Retaining BPP status after the end of British jurisdiction over a protected territory is dependent on the type of territory it was. Persons connected with former protectorates or trust territories may remain BPPs if they did not acquire citizenship of the relevant countries, while all who were associated with former protected states or mandated territories automatically had the status revoked on independence. For those associated with the British Solomon Islands, BPP retention has the added requirement of never having possessed any other nationality. Additionally, Citizens of the United Kingdom and Colonies who were solely connected with that protectorate lost CUKC status on independence and became BPPs instead.

British protected person status is automatically lost if an individual acquires any other nationality or citizenship after 16 August 1978, including other British nationality classes. It can also be voluntarily relinquished by a declaration made to the Home Secretary, provided that an individual already possesses or intends to acquire another nationality. BPP status may be deprived if it was fraudulently acquired. There is no path to restore BPP status once lost.

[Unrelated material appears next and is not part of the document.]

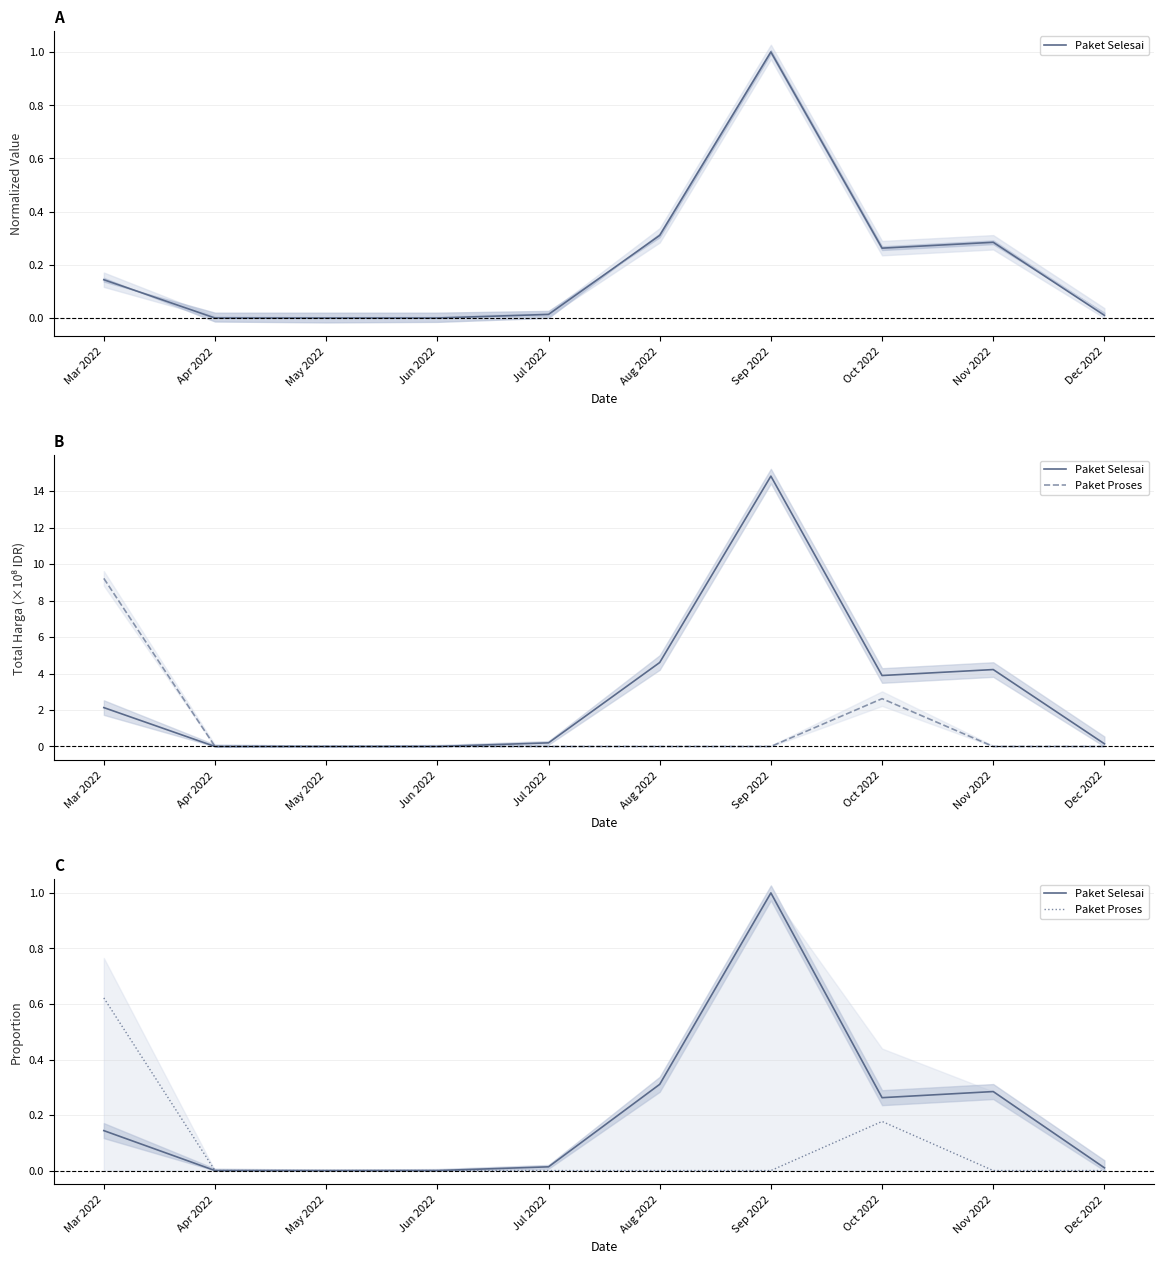

What is the sum of all Paket Proses values?

0.8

== Rights and privileges ==
British protected persons are exempted from obtaining a visa or entry certificate when visiting the United Kingdom for less than six months. When travelling in other countries, they may seek British consular protection. BPPs are also eligible to serve in non-reserved Civil Service posts and enlist in the British Armed Forces.

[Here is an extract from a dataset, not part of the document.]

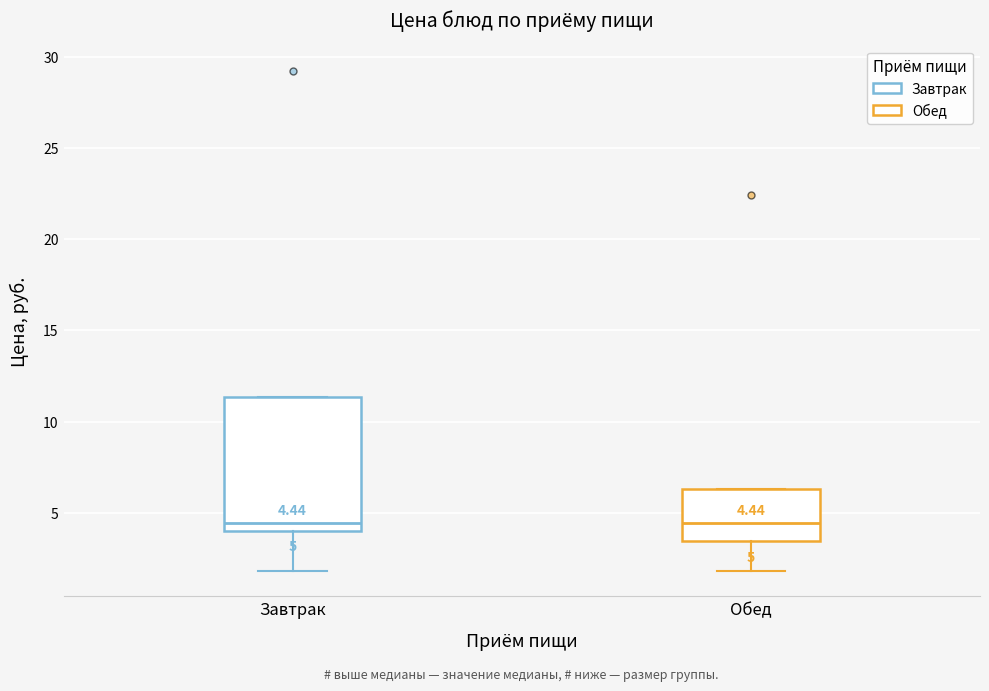

Comparing the boxes themselves (not the whiskers), which one is the tallest?

Завтрак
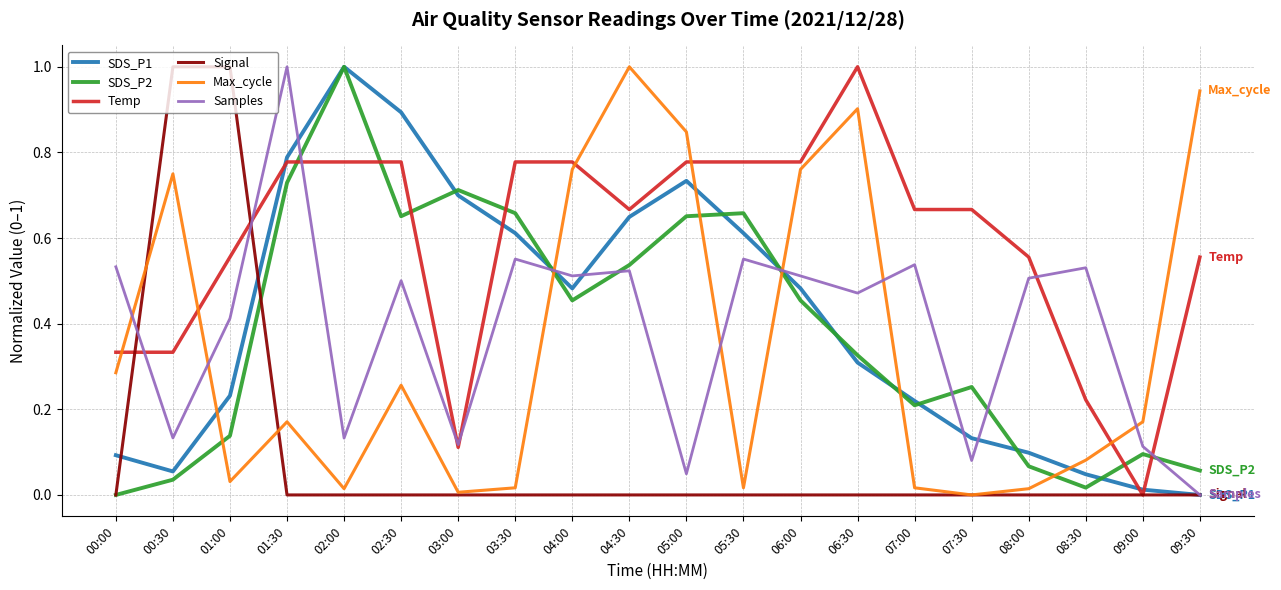

What is the difference between the maximum and second lowest values in the Signal series?

1.0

BPPs may become British citizens by registration, rather than naturalisation, after residing in the United Kingdom for more than five years and possessing indefinite leave to remain for more than one year. Registration confers citizenship otherwise than by descent, meaning that children born outside of the UK to those successfully registered will be British citizens by descent. Individuals who become British citizens automatically lose their BPP status. BPPs who do not hold and have not lost any other nationality on or after 4 July 2002 are entitled to register as British citizens.

== Restrictions ==
BPPs who hold no other nationality are de facto stateless because they do not have a right to enter the country that claims them as nationals. The Nationality, Immigration and Asylum Act 2002 allowed these individuals to register as British citizens, after which statelessness was generally resolved for people who were solely BPPs.

=== United Kingdom ===

Unlike members of other British nationality classes, British protected persons are not Commonwealth citizens. BPPs are subject to immigration control and have neither the right of abode nor the right to work in the United Kingdom. They are required to pay a "health surcharge" to access National Health Service benefits when residing in the UK for longer than six months. They do not have the right to vote in UK elections and are ineligible to stand for election to the House of Commons and local government. They are additionally barred from being sitting members in the House of Lords.

=== European Union ===
Before the United Kingdom withdrew from the European Union on 31 January 2020, full British citizens were European Union citizens. British protected persons have never been EU citizens and do not enjoy freedom of movement in other EU countries. They were, and continue to be, exempted from obtaining visas when visiting the Schengen Area.